Southern Ocean losing ice fast as decades-long trend reverses


Thursday, 17 July, 2025

Southern Ocean losing ice fast as decades-long trend reverses

Since 2015, Antarctica has lost sea ice equal to the size of Greenland — the largest environmental shift seen anywhere on Earth in the last decades. Now, research led by the University of Southampton shows that the Southern Ocean is getting saltier — reversing a longstanding trend in which the ocean’s surface freshened, helping sea ice grow — and this is making the problem worse.

In the Southern Ocean’s polar waters, cold, fresh surface water overlays warmer, saltier waters from the deep. In the winter, as the surface cools and sea ice forms, the density difference (stratification) between water layers weakens, allowing these layers to mix and heat to be transported upward, melting the sea ice from below and limiting its growth.

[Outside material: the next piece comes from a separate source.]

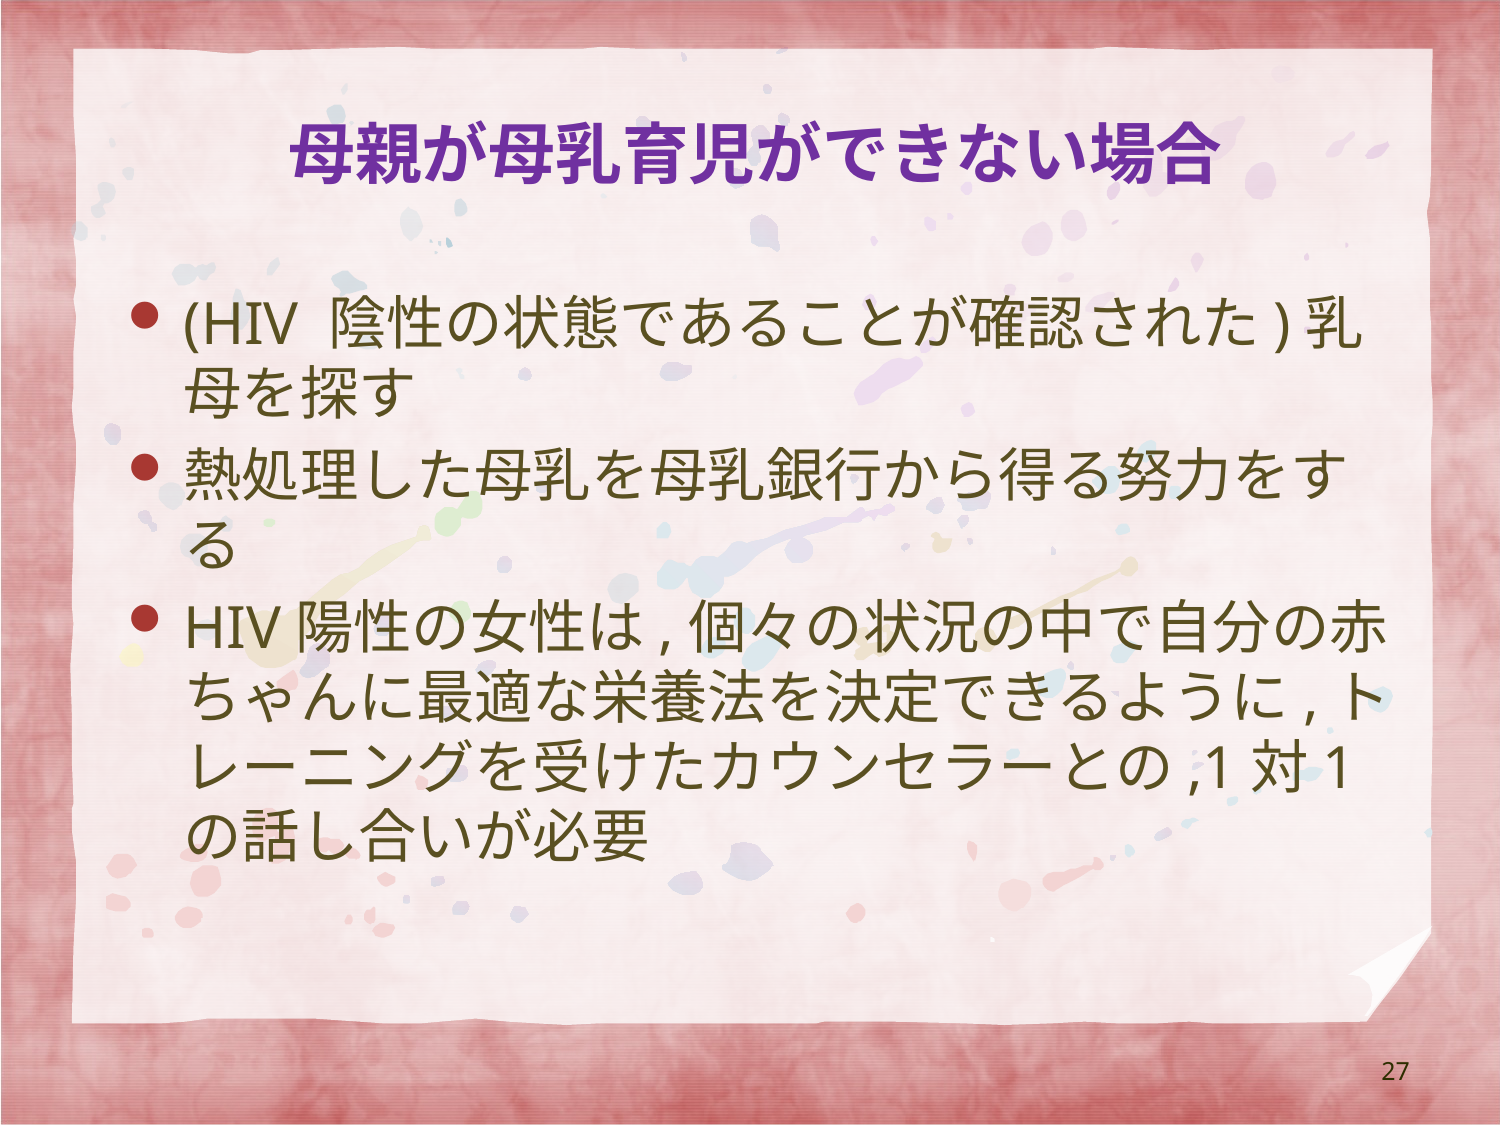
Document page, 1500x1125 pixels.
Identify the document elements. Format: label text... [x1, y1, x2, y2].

Since the early 1980s, the surface of the Southern Ocean had been freshening and stratification had been strengthening, trapping heat below and sustaining more sea ice coverage. Now new satellite technology, combined with information from floating robotic devices which travel up and down the water column, shows this trend has reversed; surface salinity is increasing south of 50° latitude, stratification is weakening, and sea ice has reached multiple record lows — with large openings of open ocean in the sea ice (polynyas) returning.

Published in the journal PNAS, the research marks the first time scientists have been able to monitor these changes in the Southern Ocean in real time. It also coincides with a dramatic loss of sea ice around Antarctica and the re-emergence of the Maud Rise polynya in the Weddell Sea — a huge hole in the sea ice nearly four times the size of Wales, which hadn’t occurred since the 1970s.

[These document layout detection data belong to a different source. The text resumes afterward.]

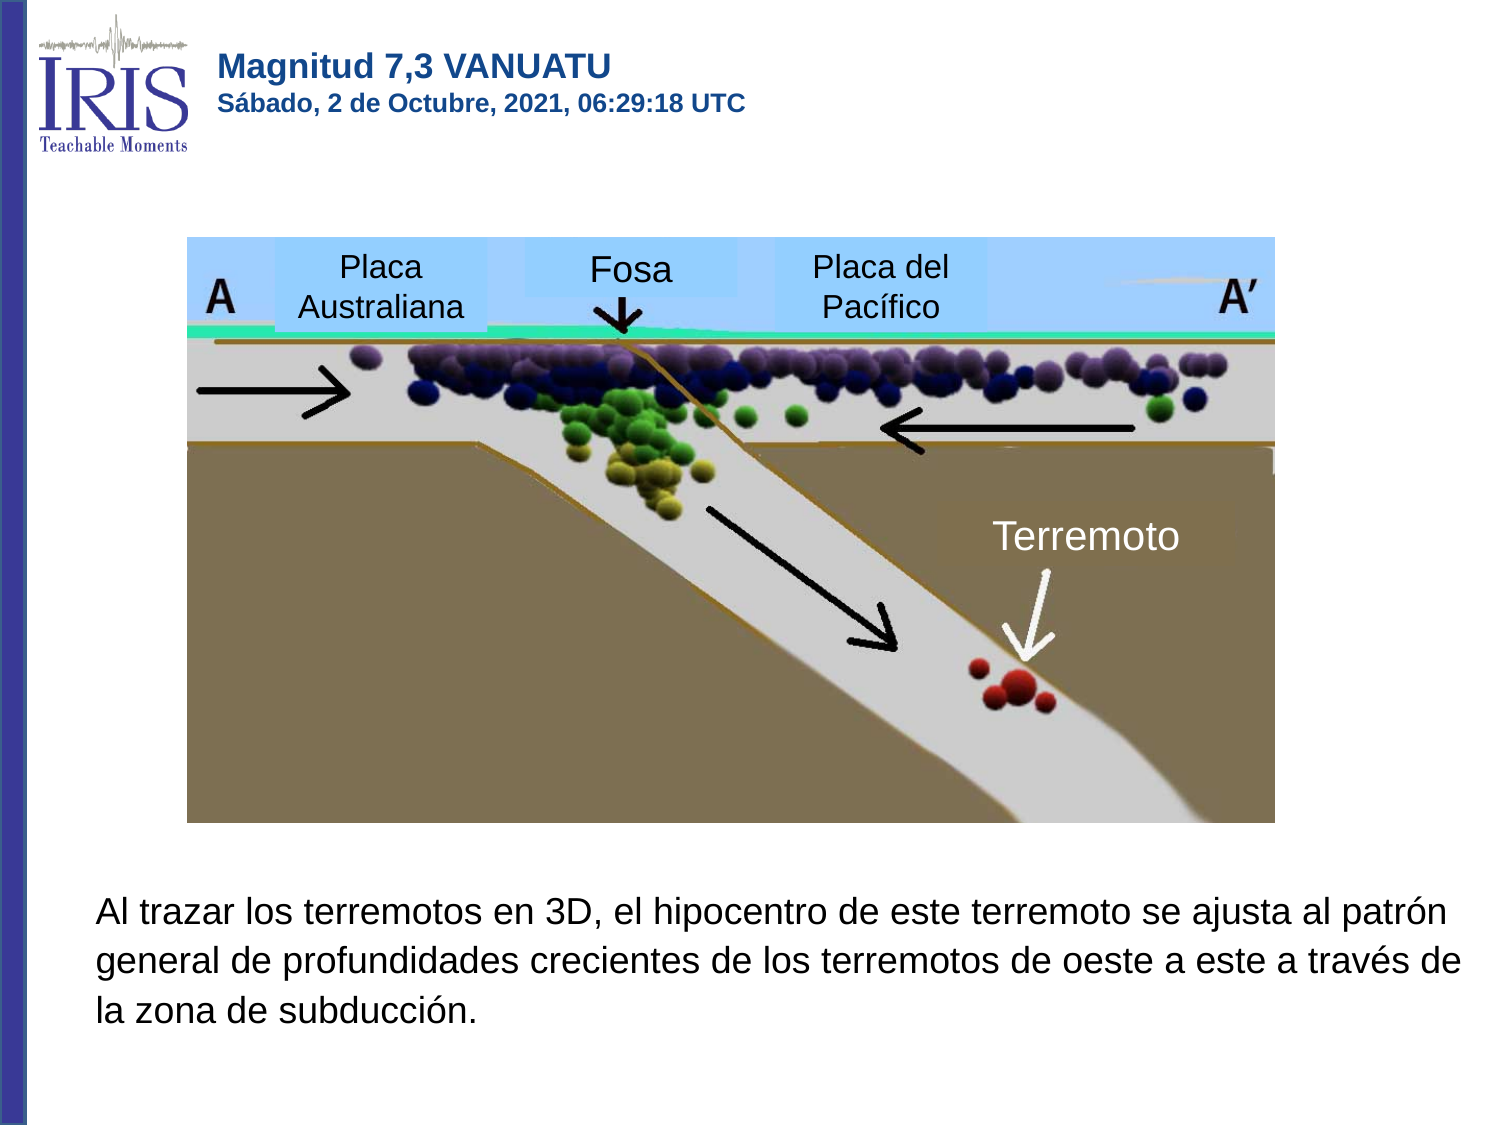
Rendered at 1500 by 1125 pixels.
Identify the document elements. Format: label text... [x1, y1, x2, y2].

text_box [187, 237, 1276, 824]
text_box [0, 0, 27, 1125]
text_box Magnitud 7,3 VANUATU Sábado, 2 de Octubre, 2021, 06:29:18 UTC [202, 0, 1499, 125]
picture [39, 12, 188, 165]
text_box Al trazar los terremotos en 3D, el hipocentro de este terremoto se ajusta al patrón general de profundidades crecientes de los terremotos de oeste a este a través de la zona de subducción. [80, 874, 1488, 1039]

“Saltier surface water allows deep ocean heat to rise more easily, melting sea ice from below,” said research leader Dr Alessandro Silvano. “It’s a dangerous feedback loop: less ice leads to more heat, which leads to even less ice.

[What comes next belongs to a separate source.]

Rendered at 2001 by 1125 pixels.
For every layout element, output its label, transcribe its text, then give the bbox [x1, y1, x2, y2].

“The return of the Maud Rise polynya signals just how unusual the current conditions are. If this salty, low-ice state continues, it could permanently reshape the Southern Ocean — and, with it, the planet. The effects are already global: stronger storms, warmer oceans, and shrinking habitats for penguins and other iconic Antarctic wildlife.”

Contrary to the new findings, manmade climate change was generally expected to sustain Antarctic Sea ice cover over the coming years. As noted by study co-author Aditya Narayanan, “Previous projections emphasised enhanced surface freshening and stronger ocean stratification, which could have supported sustained sea ice cover. Instead, a rapid reduction in sea ice — an important reflector of solar radiation — has occurred, potentially accelerating global warming.”

Study co-author Professor Alberto Naveira Garabato concluded, “The new findings suggest that our current understanding may be insufficient to accurately predict future changes.

“It makes the need for continuous satellite and in situ monitoring all the more pressing, so we can better understand the drivers of recent and future shifts in the ice–ocean system.”